Wie hängen die mentale und die soziale Dimension des Entscheidens miteinander zusammen? Wird die soziale Rahmung von Entscheidungsphänomenen durch innere, rationale Wahlakte präfiguriert? Oder ist umgekehrt unser Verständnis mentaler Entscheidungen durch das historisch wandelbare soziale Entscheiden bestimmt? Wie verhalten sich normative und deskriptive Konzeptionen mentalen und sozialen Entscheidens zueinander?
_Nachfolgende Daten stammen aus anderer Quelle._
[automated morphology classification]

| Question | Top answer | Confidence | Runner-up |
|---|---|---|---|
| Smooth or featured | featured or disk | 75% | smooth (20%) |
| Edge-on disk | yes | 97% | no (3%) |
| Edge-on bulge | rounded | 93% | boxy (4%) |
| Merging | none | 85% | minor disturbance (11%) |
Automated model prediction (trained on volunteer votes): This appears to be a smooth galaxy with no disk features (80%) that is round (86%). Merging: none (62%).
Dies sind philosophisch grundlegende Fragen, denen sich jede Entscheidungstheorie zu stellen hat. Ihre Aufhellung soll dazu beitragen, die Potentiale und Grenzen des dominanten Paradigmas der decision sciences zu explizieren, aber auch dazu, die kulturwissenschaftliche Alternative, die der SFB entwickelt hat, in seinen Grundannahmen zu reflektieren und wenn nötig zu korrigieren. Zu diesem Zweck wird eine philosophische Analyse des Begriffsfeldes Entscheiden vorgenommen. Sie soll zu einer Theorie führen, die sensibel gegenüber historisch sich wandelnden Gestalten entscheidungsförmigen Handelns und kontextsensitiv hinsichtlich spezifisch kulturwissenschaftlicher Erkenntnisinteressen am Entscheidungsphänomen ist.
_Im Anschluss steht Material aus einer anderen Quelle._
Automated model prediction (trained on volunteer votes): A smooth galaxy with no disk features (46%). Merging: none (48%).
Dabei stand eine Klärung des Verhältnisses insbesondere zweier in unsere alltägliche Sprache eingelassener ‚Grammatiken‘ des Entscheidens im Zentrum: (a) Dezision im Sinne des Sich-Entscheidens als inneren Handelns und (b) Entscheiden als sozial-institutionales Geschehen. Die Leithypothese unseres Projekts lautet, dass eine philosophische Explikation ihren Ausgang von unseren sozialen Zuschreibungspraxen nehmen muss und eine angemessene Theorie das Entscheidungsphänomen als sozial-externalistisches Geschehen fassen sollte. Die gegenteilige Annahme, dass die beiden Grammatiken (a) und (b) als distinkte und klar getrennte Bereiche aufzufassen sind, liegt vielen Handlungs- und Entscheidungstheorien implizit oder explizit zugrunde. Sie wird als unplausibel zurückgewiesen.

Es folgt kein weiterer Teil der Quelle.